The regulation that covers this is 26 USC §1402. https://www.law.cornell.edu/uscode/text/26/1402
you might also look at code section 3121(d)(2). it's under common law that a sole proprietor is not his own employee. In my opinion, since a sole proprietor is not an employee, the wages paid to himself would not be deductible under IRC 162 or any other code section. therefore, he would owe SE tax on his entire net SE income and would need to file amended payroll tax returns to get back the federal payroll taxes. if he paid state payroll taxes that too would likely require amended returns. if he has filed past years' returns and deducted the salary to himself, those too would need to be amended.
Hi, can someone start a personal care attendant (PCA) business which funds get paid a wage by medicaid/medicare and file a schedule C? If I missed a detail let me know, ty
no. a sole proprietor cannot not get a wage (w-2) from that business. nor would an LLC change this. you would have to incorporate. see a tax pro to look over your situation to see if incorporating makes sense.
No.
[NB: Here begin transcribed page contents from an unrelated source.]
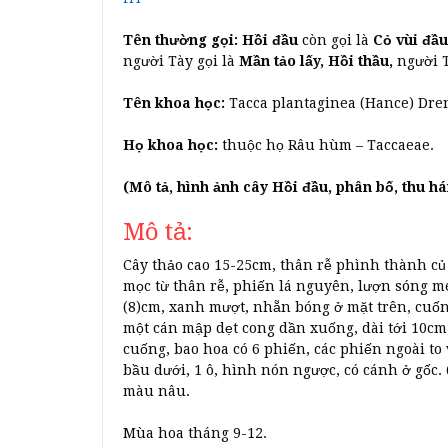
Tên thường gọi: Hồi đầu
còn gọi là
Cỏ vùi đầu
người Tày gọi là
Mần tảo lấy, Hồi thầu,
người T
Tên khoa học:
Tacca plantaginea (Hance) Dre
Họ khoa học:
thuộc họ Râu hùm – Taccaeae.
(Mô tả, hình ảnh cây Hồi đầu, phân bố, thu há
Mô tả:
Cây thảo cao 15-25cm, thân rễ phình thành củ
mọc từ thân rễ, phiến lá nguyên, lượn sóng m
(8)cm, xanh mượt, nhẵn bóng ở mặt trên, cuốn
một cán mập dẹt cong dần xuống, dài tới 10cm
cuống, bao hoa có 6 phiến, các phiến ngoài to
bầu dưới, 1 ô, hình nón ngược, có cánh ở gốc.
màu nâu.
Mùa hoa tháng 9-12.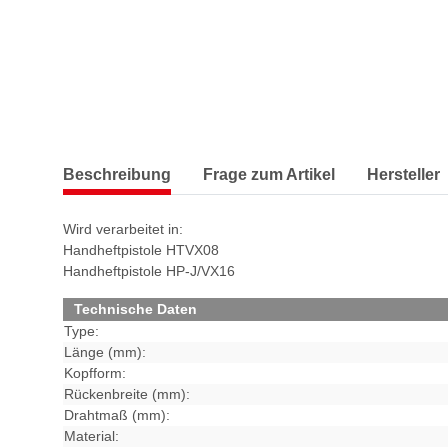
Beschreibung
Frage zum Artikel
Hersteller
Wird verarbeitet in:
Handheftpistole HTVX08
Handheftpistole HP-J/VX16
Technische Daten
Type:
Länge (mm):
Kopfform:
Rückenbreite (mm):
Drahtmaß (mm):
Material: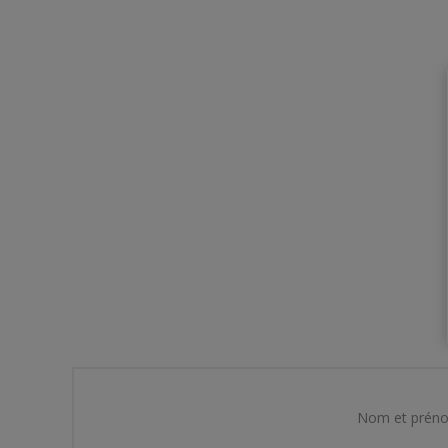
Nom et prén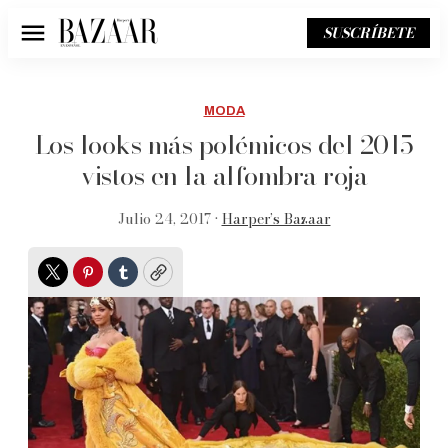
SUSCRÍBETE
Menú
MODA
Los looks más polémicos del 2015
vistos en la alfombra roja
Julio 24, 2017 •
Harper’s Bazaar
Twitter
Pinterest
Tumblr
Copy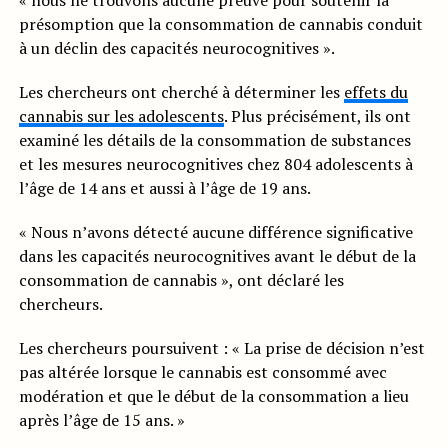
« nous ne trouvons aucune preuve pour soutenir la
présomption que la consommation de cannabis conduit
à un déclin des capacités neurocognitives ».
Les chercheurs ont cherché à déterminer les
effets du
cannabis sur les adolescents
. Plus précisément, ils ont
examiné les détails de la consommation de substances
et les mesures neurocognitives chez 804 adolescents à
l’âge de 14 ans et aussi à l’âge de 19 ans.
« Nous n’avons détecté aucune différence significative
dans les capacités neurocognitives avant le début de la
consommation de cannabis », ont déclaré les
chercheurs.
Les chercheurs poursuivent : « La prise de décision n’est
pas altérée lorsque le cannabis est consommé avec
modération et que le début de la consommation a lieu
après l’âge de 15 ans. »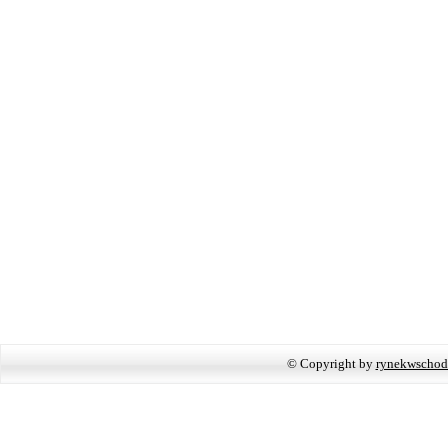
© Copyright by
rynekwschod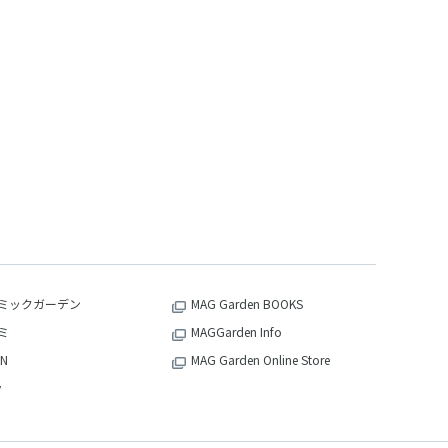
ミックガーデン
MAG Garden BOOKS
ミ
MAGGarden Info
N
MAG Garden Online Store
v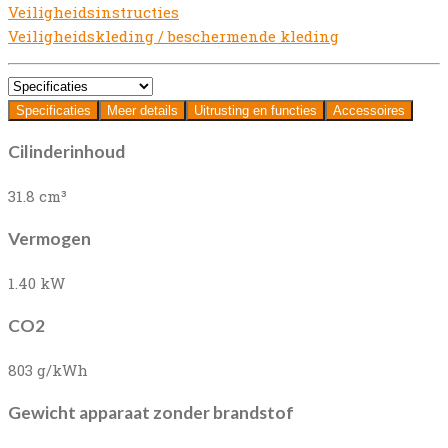
Veiligheidsinstructies
Veiligheidskleding / beschermende kleding
Specificaties
Meer details
Uitrusting en functies
Accessoires
Cilinderinhoud
31.8 cm³
Vermogen
1.40 kW
CO2
803 g/kWh
Gewicht apparaat zonder brandstof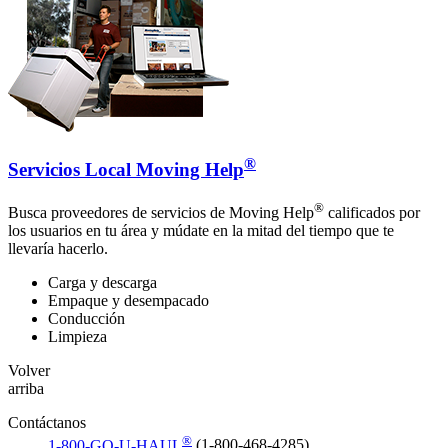
®
Servicios Local Moving Help
®
Busca proveedores de servicios de Moving Help
calificados por
los usuarios en tu área y múdate en la mitad del tiempo que te
llevaría hacerlo.
Carga y descarga
Empaque y desempacado
Conducción
Limpieza
Volver
arriba
Contáctanos
®
1-800-GO-U-HAUL
(1-800-468-4285)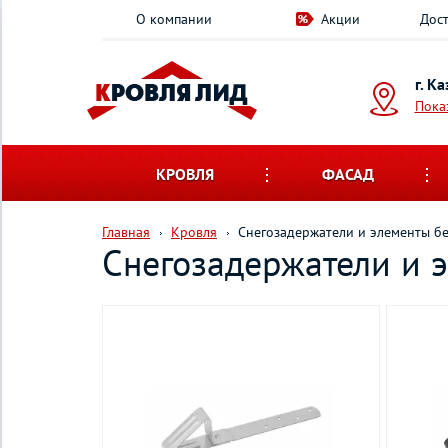
О компании
Акции
Дост
г. К
Пока
КРОВЛЯ
ФАСАД
Главная
Кровля
Снегозадержатели и элементы б
Снегозадержатели и 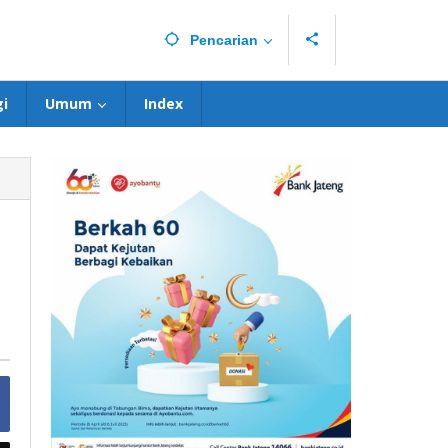
Pencarian
i
Umum
Index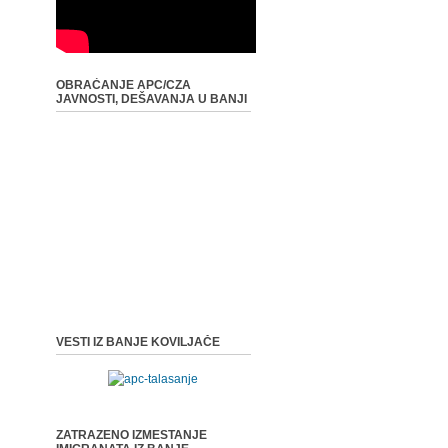
OBRAĆANJE APC/CZA
JAVNOSTI, DEŠAVANJA U BANJI
VESTI IZ BANJE KOVILJAČE
ZATRAZENO IZMESTANJE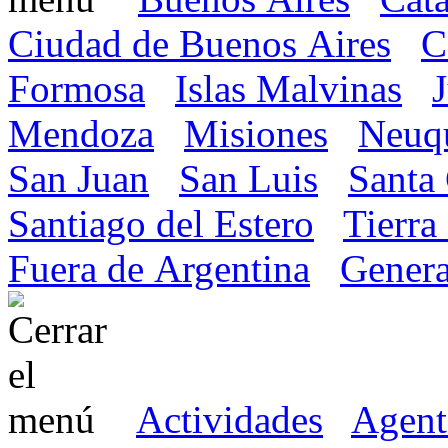
Ciudad de Buenos Aires
C
Formosa
Islas Malvinas
Mendoza
Misiones
Neuq
San Juan
San Luis
Santa
Santiago del Estero
Tierra
Fuera de Argentina
Genera
Actividades
Agent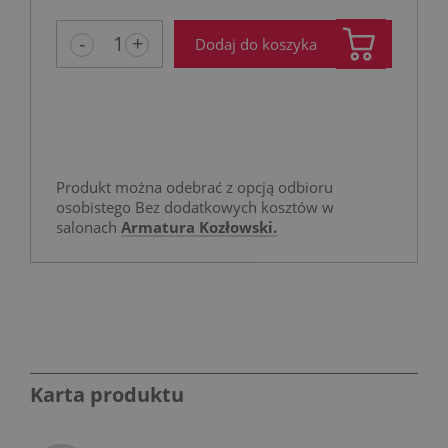
-
+
Dodaj do koszyka
Produkt można odebrać z opcją odbioru
osobistego Bez dodatkowych kosztów w
salonach
Armatura Kozłowski.
Karta produktu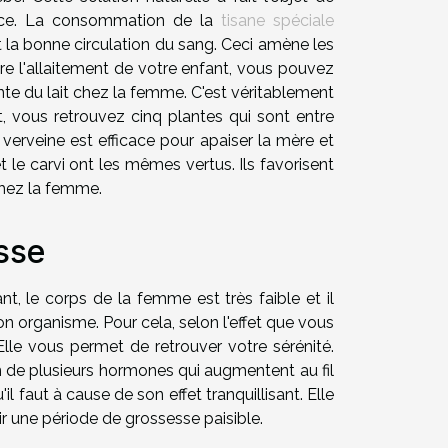
ficace. La consommation de la
tisane spéciale
 la bonne circulation du sang. Ceci amène les
re l'allaitement de votre enfant, vous pouvez
tante du lait chez la femme. C'est véritablement
t, vous retrouvez cinq plantes qui sont entre
La verveine est efficace pour apaiser la mère et
 le carvi ont les mêmes vertus. Ils favorisent
chez la femme.
sse
nt, le corps de la femme est très faible et il
on organisme. Pour cela, selon l'effet que vous
 Elle vous permet de retrouver votre sérénité.
n de plusieurs hormones qui augmentent au fil
 faut à cause de son effet tranquillisant. Elle
oir une période de grossesse paisible.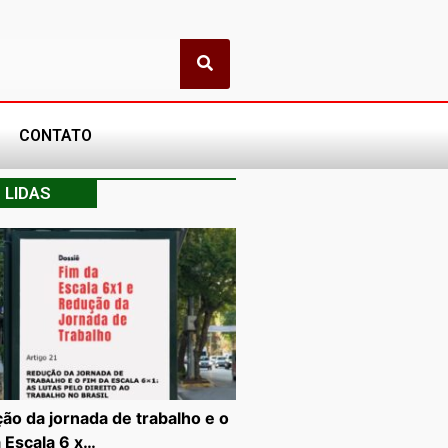
CONTATO
 LIDAS
ão da jornada de trabalho e o
a Escala 6 x…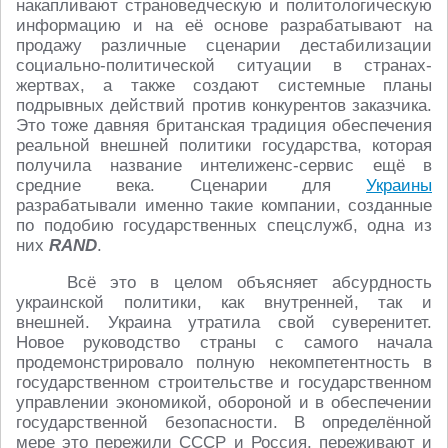
накапливают страноведческую и политологическую
информацию и на её основе разрабатывают на
продажу различные сценарии дестабилизации
социально-политической ситуации в странах-
жертвах, а также создают системные планы
подрывных действий против конкурентов заказчика.
Это тоже давняя британская традиция обеспечения
реальной внешней политики государства, которая
получила название интелиженс-сервис ещё в
средние века. Сценарии для
Украины
разрабатывали именно такие компании, созданные
по подобию государственных спецслужб, одна из
них
RAND
.
Всё это в целом объясняет абсурдность
украинской политики, как внутренней, так и
внешней. Украина утратила свой суверенитет.
Новое руководство страны с самого начала
продемонстрировало полную некомпетентность в
государственном строительстве и государственном
управлении экономикой, обороной и в обеспечении
государственной безопасности. В определённой
мере это пережили СССР и Россия, переживают и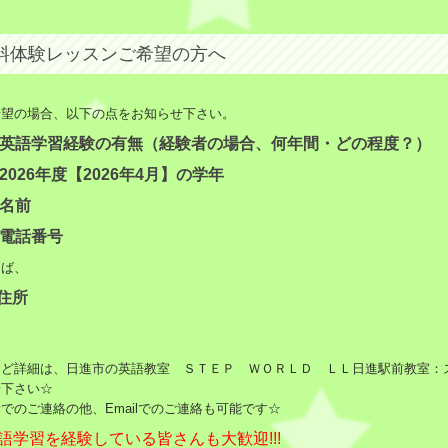
料体験レッスンご希望の方へ
希望の場合、以下の点をお知らせ下さい。
英語学習経験の有無（経験者の場合、何年間・どの程度？）
2026
年度【2026
年4月】の学年
名前
電話番号
らば、
住所
など詳細は、日進市の英語教室 ＳＴＥＰ ＷＯＲＬＤ ＬＬ日進駅前教室：
せ下さい☆
でのご連絡の他、Emailでのご連絡も可能です☆
語学習を経験している皆さんも大歓迎!!!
You cannot classify wages paid by medicaid/medicare as schedule C (self employed) income.
In fact, most such wages are excludable from income (but are still eligible for the Earned Income Credit).
References and details on how to report:
https://www.irs.gov/Individuals/Certain-Medicaid-Waiver-Payments-May-Be-Excludable-From-Income
https://www.publicpartnerships.com/media/bylb5fvj/difficulty-of-care.pdf
@Anonymous --
A health care provider receiving a 1099-NEC from his/her Medicare contractor would report the income on a Schedule C.
Payments from Medicare/Medicaid to a healthcare provider are not wages. The healthcare provider is not an employee of Medicare/Medicaid.